Under American control, Toul-Croix De Metz was initially used as a resupply and casualty evacuation (S&E) airfield, with C-47 Skytrain transports using the airfield frequently, carrying in supplies and moving wounded personnel to hospitals in the rear. In October, the 862d EAB moved in and laid down a 5000' Pierced Steel Planking all-weather runway. The engineers also repaired the barracks and other facilities at the base, allowing it to be used though the winter months.

In November, the 358th Fighter Group moved in with P-47 Thunderbolts and flew operational missions from the base until the beginning of April 1945. The airfield was closed, and returned to French control after the war on 30 October 1945.

===Postwar use===
In French control after the war, the airfield was closed and for years was left unused. The growing urban area of Toul and the need for other, more pressing reconstruction after the war led the Air Ministry to sell off the property to private interests, and not rebuild it as a military airfield. A major reason was that the airfield was physically small, and the cost to purchase additional land to build a jet runway, and other facilities was very high. In addition, the prospect of jet fighter aircraft taking off and landing over the urbanized area around the airfield was highly undesirable. In 1950 when NATO was looking to locate an American Air Force fighter airfield in the area, given the historical American association with Toul, the World War II airfield at Rosieres En Haye was made available.

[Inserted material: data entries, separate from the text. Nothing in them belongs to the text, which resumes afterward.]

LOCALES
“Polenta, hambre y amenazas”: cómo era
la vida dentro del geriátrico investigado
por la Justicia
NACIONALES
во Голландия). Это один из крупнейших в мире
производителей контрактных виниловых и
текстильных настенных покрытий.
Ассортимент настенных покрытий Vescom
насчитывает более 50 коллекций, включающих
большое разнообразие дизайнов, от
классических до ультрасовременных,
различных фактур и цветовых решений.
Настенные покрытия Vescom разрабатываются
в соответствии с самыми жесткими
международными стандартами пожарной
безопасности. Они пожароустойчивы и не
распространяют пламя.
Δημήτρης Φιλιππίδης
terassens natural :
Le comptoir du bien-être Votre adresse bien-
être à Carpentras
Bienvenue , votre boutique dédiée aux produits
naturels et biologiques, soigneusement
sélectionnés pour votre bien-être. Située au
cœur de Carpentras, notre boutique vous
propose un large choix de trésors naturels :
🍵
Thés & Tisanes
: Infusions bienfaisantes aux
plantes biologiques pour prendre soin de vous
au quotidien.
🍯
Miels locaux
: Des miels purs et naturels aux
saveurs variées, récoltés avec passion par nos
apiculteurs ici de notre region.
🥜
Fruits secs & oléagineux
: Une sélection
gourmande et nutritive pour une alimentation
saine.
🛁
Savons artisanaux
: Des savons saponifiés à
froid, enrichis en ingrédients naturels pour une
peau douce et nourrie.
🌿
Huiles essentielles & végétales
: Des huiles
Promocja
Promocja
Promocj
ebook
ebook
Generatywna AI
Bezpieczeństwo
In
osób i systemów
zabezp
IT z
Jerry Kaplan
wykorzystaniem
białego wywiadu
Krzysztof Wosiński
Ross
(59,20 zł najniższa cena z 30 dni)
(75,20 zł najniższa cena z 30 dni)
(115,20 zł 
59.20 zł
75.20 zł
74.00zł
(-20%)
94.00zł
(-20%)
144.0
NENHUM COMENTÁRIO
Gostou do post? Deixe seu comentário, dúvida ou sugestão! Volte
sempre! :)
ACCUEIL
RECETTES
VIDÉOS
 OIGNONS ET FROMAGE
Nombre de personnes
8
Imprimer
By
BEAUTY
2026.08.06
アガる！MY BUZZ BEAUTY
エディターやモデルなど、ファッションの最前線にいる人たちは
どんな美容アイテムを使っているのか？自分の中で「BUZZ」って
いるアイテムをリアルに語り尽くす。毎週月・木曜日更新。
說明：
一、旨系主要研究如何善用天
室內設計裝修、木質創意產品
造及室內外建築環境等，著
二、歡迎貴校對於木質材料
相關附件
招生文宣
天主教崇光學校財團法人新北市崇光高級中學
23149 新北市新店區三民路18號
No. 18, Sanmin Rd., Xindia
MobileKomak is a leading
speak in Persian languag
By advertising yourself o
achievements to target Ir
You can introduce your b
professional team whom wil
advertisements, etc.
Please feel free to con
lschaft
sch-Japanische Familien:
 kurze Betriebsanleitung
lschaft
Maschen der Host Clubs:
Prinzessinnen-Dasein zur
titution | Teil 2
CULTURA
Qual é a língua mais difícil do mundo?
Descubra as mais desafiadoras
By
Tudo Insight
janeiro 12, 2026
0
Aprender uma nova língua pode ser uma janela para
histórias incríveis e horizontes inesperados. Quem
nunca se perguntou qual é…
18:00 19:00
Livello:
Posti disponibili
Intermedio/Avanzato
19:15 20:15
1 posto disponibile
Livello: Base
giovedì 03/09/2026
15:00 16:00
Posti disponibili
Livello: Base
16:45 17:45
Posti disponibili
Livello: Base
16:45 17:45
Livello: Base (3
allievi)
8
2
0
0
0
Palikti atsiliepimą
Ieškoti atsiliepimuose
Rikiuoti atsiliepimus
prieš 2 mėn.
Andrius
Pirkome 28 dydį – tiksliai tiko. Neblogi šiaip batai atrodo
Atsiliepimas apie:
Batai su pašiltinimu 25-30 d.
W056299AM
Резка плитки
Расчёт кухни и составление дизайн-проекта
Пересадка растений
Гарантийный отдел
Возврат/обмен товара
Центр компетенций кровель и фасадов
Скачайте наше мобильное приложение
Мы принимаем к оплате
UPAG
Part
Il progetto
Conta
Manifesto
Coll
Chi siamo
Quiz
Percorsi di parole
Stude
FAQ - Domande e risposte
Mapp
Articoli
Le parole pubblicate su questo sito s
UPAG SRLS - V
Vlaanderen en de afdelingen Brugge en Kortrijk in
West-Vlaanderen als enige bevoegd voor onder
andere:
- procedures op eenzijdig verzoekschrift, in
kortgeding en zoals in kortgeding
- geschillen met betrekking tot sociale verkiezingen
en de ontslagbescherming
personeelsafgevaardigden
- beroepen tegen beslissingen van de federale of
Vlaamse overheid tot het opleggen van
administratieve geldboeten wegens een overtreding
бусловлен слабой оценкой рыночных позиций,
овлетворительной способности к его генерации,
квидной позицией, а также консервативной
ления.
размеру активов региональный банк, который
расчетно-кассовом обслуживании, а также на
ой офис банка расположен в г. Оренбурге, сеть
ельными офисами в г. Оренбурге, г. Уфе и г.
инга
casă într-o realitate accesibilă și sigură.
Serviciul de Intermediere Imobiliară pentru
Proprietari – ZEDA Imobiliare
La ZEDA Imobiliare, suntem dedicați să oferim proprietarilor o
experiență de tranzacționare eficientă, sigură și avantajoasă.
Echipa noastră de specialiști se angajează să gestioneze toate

===United States Army use===
In 1951, the abandoned airfield was turned over by the French to the United States Army for use as an Engineering Depot. Army units were assigned to the field to clear the remnants of the World War II Army Airfield and completely re-design the facility. Railroad spurs, new hard-surfaced roads, permanent buildings, warehouses and utilities were put in, and in December 1952 the facility was re-opened as the Toul Engineer Depot.

Initially used as a reserve depot for supplies and equipment, but in 1955 the facility was upgraded to become a major depot supporting USAREUR units in both France and Germany. This was scaled back in 1956 due to budget reductions to support Army Engineering units in France only. Further budget cuts in 1960 led to its consolidation with the Army's Nancy General Depot, and in November 1961 the facility was closed and returned to French military control.

===Current use===
The French government sold the land and all of the buildings to private interests during the 1960s. Today in aerial photography, clear outlines of former buildings can be seen in grassy areas, as well as the runways and taxiways of the former airfield, the streets put in by the United States Army. It is now an industrial estate.